But the documentary, some of it shot in Boston, reveals that when this writer was in America last winter, she was actually quite anxious to return home. "I was there for three months, and they hadn't had a winter like that for 30 years. I was so cold I almost bought a 'light box' on the Internet. You wear it on your head and you feel like the sun is shining on you. I can't tell you how bored I was in Boston. I sat and I read about post-modern literature [a genre she is always associated with] on Wikipedia. They wrote that it has no meta-narrative and the writing is made up of fragments. Sounds right up my alley.

"I had a rough time in the States, also because of the mentality and the red tape. When you are in a cafe, they ask if you want your coffee in a paper cup or in a plastic cup. I said I didn't care. So they ask again 'Paper or plastic'? There is no meeting halfway. And their racism, which is only a polite form of apartheid. You know how many times they told me 'You have to write "Caucasian,"' and emphasize that by this they mean white and not Hispanic. Language was another problem. They kept insisting that I be coherent. I can switch my coherence on and off. Sometimes I just want to relax and let it go. It was surreal, and it was hard for me to connect."

Castel-Bloom finds it easier to connect to our own surrealism. She named the cultural attache in her book "Uzi Erlich." "That's his name at the moment, although things could change," she says. Erlich takes special courses, such as "How to Represent a Country You Don't Identify With." As a matter of fact, Castel-Bloom herself would also sign up for such a course. "I'm patriotic," she explains. "I want to fight for Israel. All that mess with the concentration camps, what's that supposed to be? And we have great weather." And then the coherence switched off again.

She will soon be visiting France to take part in a panel discussion, together with other Israelis involved in the arts, including film director Amos Gitai, former MK Avram Burg and actress Hannah Laszlo. "Being a representative is very hard. Either you turn into a stool pigeon or you invent something to circumvent the problem. In Prague [in March 2004], they blackballed me. Nadine Gordimer was very snotty. She wouldn't speak to me because I was Israeli. They were angry because Israel had just assassinated Sheikh Yassin. I told them 'It wasn't me. I was in Prague. I have an alibi.' That broke the ice and got the audience laughing."

'Perpetual amnesia'

Castel-Bloom has a room of her own, and even creates her own hours, as director Walk discovered, but she also wants a garden of her own. In the film, we see her walking her dogs early in the morning in Tel Aviv's Hayarkon Park, not far from her home. The lawns are strewn with papers and other garbage. "Yorkshire," she wryly comments. "Nowadays I'm into gardening. What I want is an English manor with a big garden, but I don't want to leave Israel. At least that much I know."

In Israel, she says, she indulges in escapism. "I try to keep myself in a perpetual state of amnesia." It doesn't always work. Fear sends her to all kinds of strange places. In the documentary, the "Iranian threat" sends her looking for a house in Ramat Raziel. She heard about this rural settlement in the Judean Hills from somebody who was sitting next to her on a flight back to Israel. She loves to drive, and goes out there with a camera crew.

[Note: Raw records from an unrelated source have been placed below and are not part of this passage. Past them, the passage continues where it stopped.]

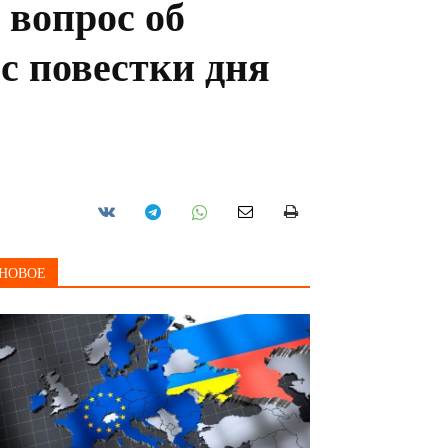
 вопрос об
с повестки дня
НОВОЕ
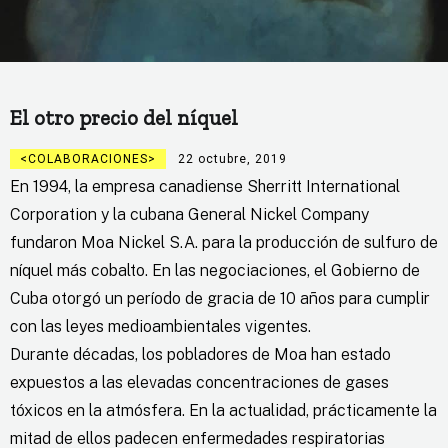
El otro precio del níquel
COLABORACIONES
22 octubre, 2019
En 1994, la empresa canadiense Sherritt International
Corporation y la cubana General Nickel Company
fundaron Moa Nickel S.A. para la producción de sulfuro de
níquel más cobalto. En las negociaciones, el Gobierno de
Cuba otorgó un período de gracia de 10 años para cumplir
con las leyes medioambientales vigentes.
Durante décadas, los pobladores de Moa han estado
expuestos a las elevadas concentraciones de gases
tóxicos en la atmósfera. En la actualidad, prácticamente la
mitad de ellos padecen enfermedades respiratorias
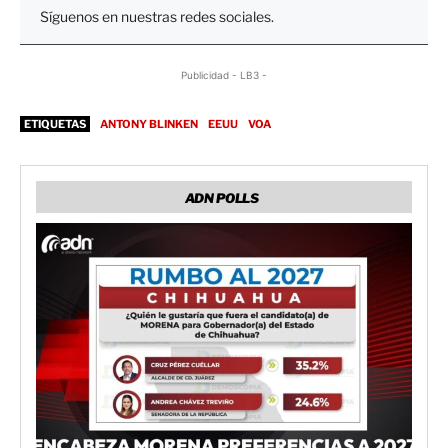
Síguenos en nuestras redes sociales.
Publicidad - LB3 -
ETIQUETAS
ANTONY BLINKEN
EEUU
VOA
ADN POLLS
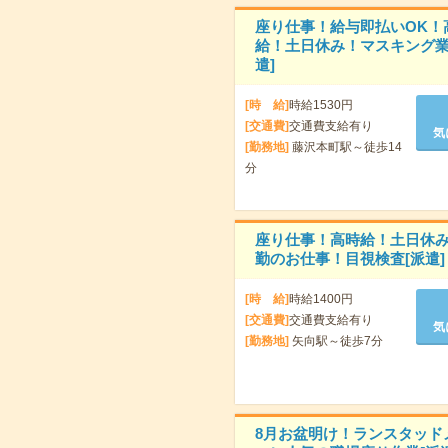
座り仕事！給与即払いOK！
給！土日休み！マスキング業
遣]
[時 給]
時給1530円
[交通費]
交通費支給有り
気
[勤務地]
藤沢本町駅～徒歩14
分
座り仕事！高時給！土日休
勤のお仕事！目視検査[派遣]
[時 給]
時給1400円
[交通費]
交通費支給有り
気
[勤務地]
矢向駅～徒歩7分
8月お盆明け！ランスタッド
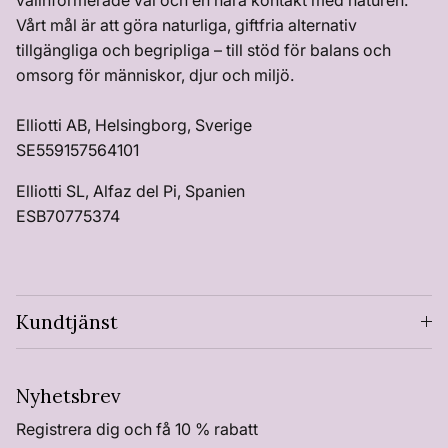
välinformerade val och en nära kontakt med naturen.
Vårt mål är att göra naturliga, giftfria alternativ
tillgängliga och begripliga – till stöd för balans och
omsorg för människor, djur och miljö.
Elliotti AB, Helsingborg, Sverige
SE559157564101
Elliotti SL, Alfaz del Pi, Spanien
ESB70775374
Kundtjänst
Nyhetsbrev
Registrera dig och få 10 % rabatt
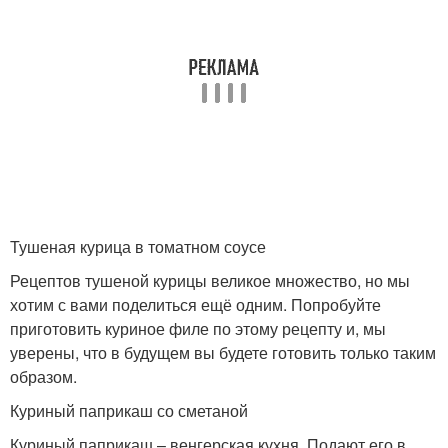
Тушеная курица в томатном соусе
Рецептов тушеной курицы великое множество, но мы
хотим с вами поделиться ещё одним. Попробуйте
приготовить куриное филе по этому рецепту и, мы
уверены, что в будущем вы будете готовить только таким
образом.
Куриный паприкаш со сметаной
Куриный паприкаш – венгерская кухня. Подают его в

In one of her stories, Castel-Bloom writes: "I live on paper." The filmmakers wanted to show that the life of a female writer is not just "on paper." At the same time, they had to avoid compartmentalizing the women. "To call my writing 'women's literature' is not suburban - it in effect puts me on the periphery," Castel-Bloom once said. In fact, she even has difficulty being categorized as an "author." "It's hard for me to imagine such a thing as a living author. So I go around thinking I'm either a liar or dead," she said on another occasion.

Now she says half-jokingly that she plans to give private lessons in creative writing, although writing is a "really problematic" profession. "I hope for the students' sake that they know how to do something else," she says.

But Castel-Bloom herself clearly doesn't. "She creates days that are out of this world," Walk says. "She gets up at three o'clock in the afternoon and goes to sleep when she's bored. Writing is what guides her. There is something hermetic, something sterile in her world, and that's the persona that comes across in the film. The same is true for the photography and the editing. The whole film follows in the footsteps of the heroine."

In the documentary about Ida Fink, "The Garden that Floated Away," the garden around her house is a major theme; in the documentary about Emunah Yaron, her father is pivotal. Yaron and Fink, both in their mid-eighties, are the oldest characters in the series, but it is Castel-Bloom who talks most about time and "how much is left." Nevertheless, at 47, she knows she is still young to have a film sum up her work. She feels awkward about a documentary having been made about her, and refers to the woman who appears in it as "she."

"It's not really me there," she insists. "Seeing a film about yourself is recommended when you're dead."